**STUDY TEXT**
--- START ---

Q352 Mr Chaytor: I want to ask about
key performance targets and ask first of all what the difference
is between KPT and KPI, or are the terms interchangeable?
Mr Robson: As far as I am aware,
there is no difference at all between a KPT and a KPI, it is simply
different terminology.
Q353 Mr Chaytor: How are the key performance
targets established? Presumably there is a global total established
by the Home Office which is fed down into the regional offices
of the Home Office which are then distributed to individual prisons.
Do individual governors have some discretion over this or is a
target simply imposed on them?
Mr Brenchley: If I can answer
that, on the basis of the recent conversations. I understand there
are something like 43 key performance targets across the prison
as a whole, of which a small number relate to the provision of
education in its broadest sense. Those are split into skills for
life, which are basic skills, in common parlance, and work skills,
which have a definition of what kinds of qualifications are eligible
to be counted towards these work skills. The good news, I suppose,
going through the figures, is that prisons are doing extremely
well and hitting those targets, but whether or not they were the
right size in the first place, of course, is anyone's guess at
the moment. I understand the process by which it works is a break
down from national level, this is simply in terms of the two education
targets, at regional level and then further down to institutional
level, based on factors of which heads of learning and skills
are not aware, necessarily, but they are something to do with
the size of the prison and the number of prisoners going through.
Certainly there is an element of opaqueness around the decision-making
at the individual institutional level, as far as the feedback
we have from the sector is concerned.
Q354 Mr Chaytor: There is an issue around
the sense of ownership of the individual prisons of these targets
and the relevance of the targets to the size of each prison?
Mr Brenchley: My understanding
is that they are not negotiated, they are simply provided, and
the prison does its best to meet them. As I say, that is the intelligence
I have, through the sector.
Q355 Mr Chaytor: Therefore, the consequence
of that is, what does that say about the appropriateness of the
targets and the way in which each prison can select qualifications
to hit the targets?
Mr Brenchley: If I can quote you
an example from HMP Styal, in Cheshire, one of their arguments
is that they have a number of repeat visitors, therefore somebody
will get a key performance target at a particular level, a Level
1 or a Level 2, or whatever, and will achieve it and everybody
is very pleased. They go away, they come back again, there are
no key performance targets for them to attempt subsequently, so
somehow they are less of a priority for a programme than they
would have been had they been more able to contribute to a key
performance target. There is definitely a skewing effect there.

--- END ---

**INFORMATION SUPPLIED**
--- START ---

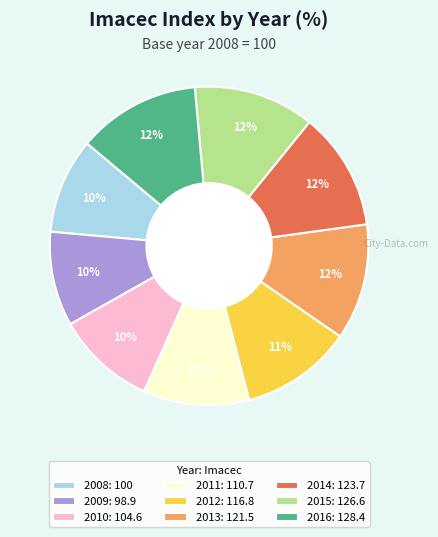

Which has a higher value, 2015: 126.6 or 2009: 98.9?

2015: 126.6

--- END ---

**TASK INSTRUCTIONS**
1/ Condense into a bulleted list the paragraph of the prison education hearing transcript that begins "If I can answer that, on the basis of the recent conversations," keeping its main facts.
2/ Please carry the prison education hearing transcript forward from its final sentence.

**ANSWERS FOR EACH ITEM**
1/
- There are about 43 key performance targets across the prison system, and a small number of them relate to education in its broadest sense.
- The education targets are split into skills for life (basic skills) and work skills, which have a definition of which qualifications count.
- Prisons are doing extremely well at hitting these targets, but whether the targets were the right size in the first place is unknown.
- The two education targets are broken down from national level to regional level and then to institutional level.
- The institutional breakdown rests on factors that heads of learning and skills may not know, though they relate to the size of the prison and the number of prisoners going through.
- Feedback from the sector points to some opaqueness in how decisions are made at the individual institutional level.

2/
Q356 Mr Chaytor: Do you think it is the
case that, given this phenomenon of churn and all this transfer
of prisoners, presumably a prisoner can go to Styal, do their
Level 1 qualification and contribute to the key performance target
and then be shifted down to Holloway and do exactly the same again
and count as a KPT for Holloway? Does that happen and, if so,
how frequently?
Mr Brenchley: I guess it could,
because they might not even show up on any of the awarding bodies'
records as the same person, for example, there would not be necessarily
any reason. I know that one of the issues which affects a number
of heads of learning and skills in particular is that somebody
can do the bulk of their learning programme in one prison, they
can be bumped off to another prison, they can pass the initial
test at a particular level because they have done all the work
somewhere else and it is the receiving prison which gets the credit
for the KPT. I do not want to suggest that there is furore around
the sector about all that, but certainly there is a kind of quiet
resentment that one prison has done all the work and another has
got the KPT.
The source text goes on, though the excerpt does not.